Ich hatte Grund zu der Vermutung, daß ihre physische Erscheinung als auch ihre Plazierung im Bild auf geheimnisvolle Art mit einem Rätsel verknüpft seien. Anders als bei diesem Schwein, waren zu Beginn meiner Arbeit an diesem Vortrag Eingang und Ausgang nicht deutlich zu sehen. Mein Blick war auf die Mitte gerichtet, genauer gesagt, auf die andere Seite dieser Mitte. Wiederholt prallte ich an ihrer elastischen Bauchseite einfach ab.

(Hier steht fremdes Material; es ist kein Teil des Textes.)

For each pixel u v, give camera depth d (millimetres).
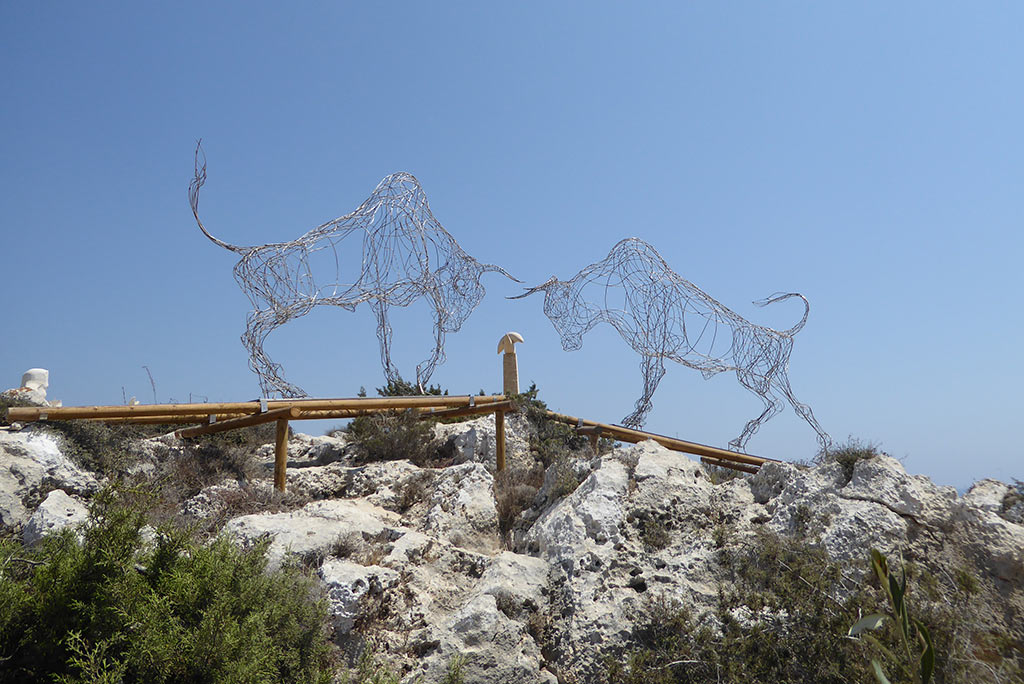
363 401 12844
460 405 14359
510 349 16375
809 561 8484
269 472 13320
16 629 6254
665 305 16609
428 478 11930
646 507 9875
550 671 8344
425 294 15773
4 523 9148
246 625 6438
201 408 11367
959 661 7465
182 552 7555
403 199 15406
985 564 8914
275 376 13453
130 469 11297
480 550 10367
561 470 11383
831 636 7625
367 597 8211
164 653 5938
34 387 17078
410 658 7938
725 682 7668
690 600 8672
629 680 7863
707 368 16781
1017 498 10312
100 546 6723
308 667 6988
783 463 10602
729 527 9734
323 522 9586
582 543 9438
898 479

Versunken in den Anblick des eiförmig gekrümmten Rückens, erschien er mir plötzlich wie ein Horizont. Was könnte dahinter liegen? Wie sah die andere Seite aus? Seefahrer hatten die Erde umsegelt, warum sollte ich hier nicht ihrem Beispiel folgen!
Die Angelegenheit – nunmehr längst nicht mehr auf die Seitenansicht eines Schweins der Südhalbkugel beschränkt -, erforderte einen neuen Namen. Ein Name, der nichts für sich bedeutet, der dem Tier als auch meiner Unternehmung gerecht wird und zugleich als geografischer Name funktioniert. Dies kann nur ein ganz neues Wort sein. Die Expedition führt also nach: HIBESA.

Mein erster Gedanke war Hibesa zu umrunden. Je länger ich darüber nachdachte, umso weniger schien dies möglich. Die Beziehung zwischen den Dingen und ihrer “anderen Seite” hat nichts mit räumlicher Distanz zu schaffen. Wie sehr man auch versucht dahinter zu kommen, die andere Seite bleibt die “andere Seite”. Bei Bildern wird das Dahinterkommen zusätzlich durch die Vielschichtigkeit ihrer Inhaltsebenen erschwert.

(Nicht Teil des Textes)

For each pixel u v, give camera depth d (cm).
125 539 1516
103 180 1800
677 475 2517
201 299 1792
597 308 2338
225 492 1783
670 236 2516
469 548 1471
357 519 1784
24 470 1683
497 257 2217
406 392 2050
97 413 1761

Sobald aber die erste dieser Ebenen erreicht ist, fließen Raum und Zeit, Form und Distanz in einen fremden Ort zusammen. Darum würde eine “traditionelle” Umrundung zu nichts führen. Ich beschloß, Hibesa soweit es mir möglich wäre zu erklimmen, das Terrain zu vermessen, Haut-, Luft- und Wasserproben für wissenschaftliche Zwecke zu nehmen und schließlich all meine Anstrengungen daran zu wenden, es allmählich durchsichtig zu machen.

An einem kalten Februarmorgen (Dienstag, den 5.2.) verlasse ich meine Hamburger Heimat. In meinem Gepäck befinden sich folgende Dinge:

ein kleines Zelt
ein Videorecorder
ein Kassettenrecorder
einige Handbücher
einige Vorräte
roter und grüner Stift

Ich benutzte ein elektronisches Bildbearbeitungsprogramm, um die Oberfläche von Hibesa weiter zu untersuchen. Ich wollte sie durchdringen, das Dahinterliegende aufdecken, um endlich, endlich auf die andere Seite zu gelangen.